Introduction
A web crawler is known as a robot or spider. Usually used by search engines to discover new or updated content on the web (Alex Xu) : web page, video, PDF file, etc.
Purposes :
Search engine indexing (SEI) : create local index for search engines.
Web archiving (WA) : collect info to preserve data for future uses.
Web mining (WMI) : data mining or useful knowledge from internet.
Web monitoring (WMO) : monitor copyright and trademark infringements over internet.
STEP 1 - Understand the problem and establish the scope
Main purpose : SEI, WA, … ? | Web Crawler for SEI |
---|---|
How many pages to collect per month ? | 1 Billion pages |
What content types ? HTML, PDF, etc. | HTML only. |
Target : New content or updated content ? | new and updated content. |
Store HTML pages ? How long ? | Yes, up to 5 years. |
Duplicate content to handle ? | duplicate content to be ignored. |
Back-of-the-envelope estimation in the page - References & Glossary |
STEP 2 - High-level design
Glossary explaining the boxes
See the page : References & Glossary.
Web Crawler Workflow
STEP 3 - Design deep dive
Starting point : Choose the right search algorithm
DFS (Depth-first search) or BFS (Breadth-first search) : BFS is commonly used by Web Crawlers and use a FIFO technic (First-in-First-out).

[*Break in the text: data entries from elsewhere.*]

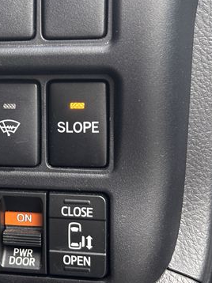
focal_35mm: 93
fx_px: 760
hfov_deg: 15.4
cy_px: 122
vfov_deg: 21.1
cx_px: -30
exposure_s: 1/40
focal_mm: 5.96
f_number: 1.6
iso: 250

Handle too many requests (Url Frontier)
Purpose is to handle or to regulate the rate of server visits within a short period.
Queue Router (QR) ensures that each queue (Q1, Q2, .., Qn) only contains URLs from the same host.
QR uses a mapping table (see it here).
Each queue contains URLs from the same host (FIFO pattern implemented).
Queue Selector (QS) : each worker is mapped to a FIFO queue and the thread downloads web pages 1 by 1 from the same host.
Scalability to handle billions of web pages (Url Frontier)
Purpose is to prioritize and to be extremely efficient using parallelization.
Front queue manages prioritization;
Back queue manages quantity of requests.
Performance optimization (HTML Downloader & DNS Resolver)
Purpose is to provide a system robustness and to be able to handle the basic side (crash, malicious links, etc.).
STEP 4 - Pros & Cons
Pros
To distribute the load, we can use a consistent hashing helping to add or remove a downloader server.
Optimization possible, it’s like a throttling pattern.
Cons
Redundant content (nearly 30% of web pages are duplicates).
Web page could cause a crawler in an infinite loop.
Some contents have no value (spam URLs, advertisements, etc.)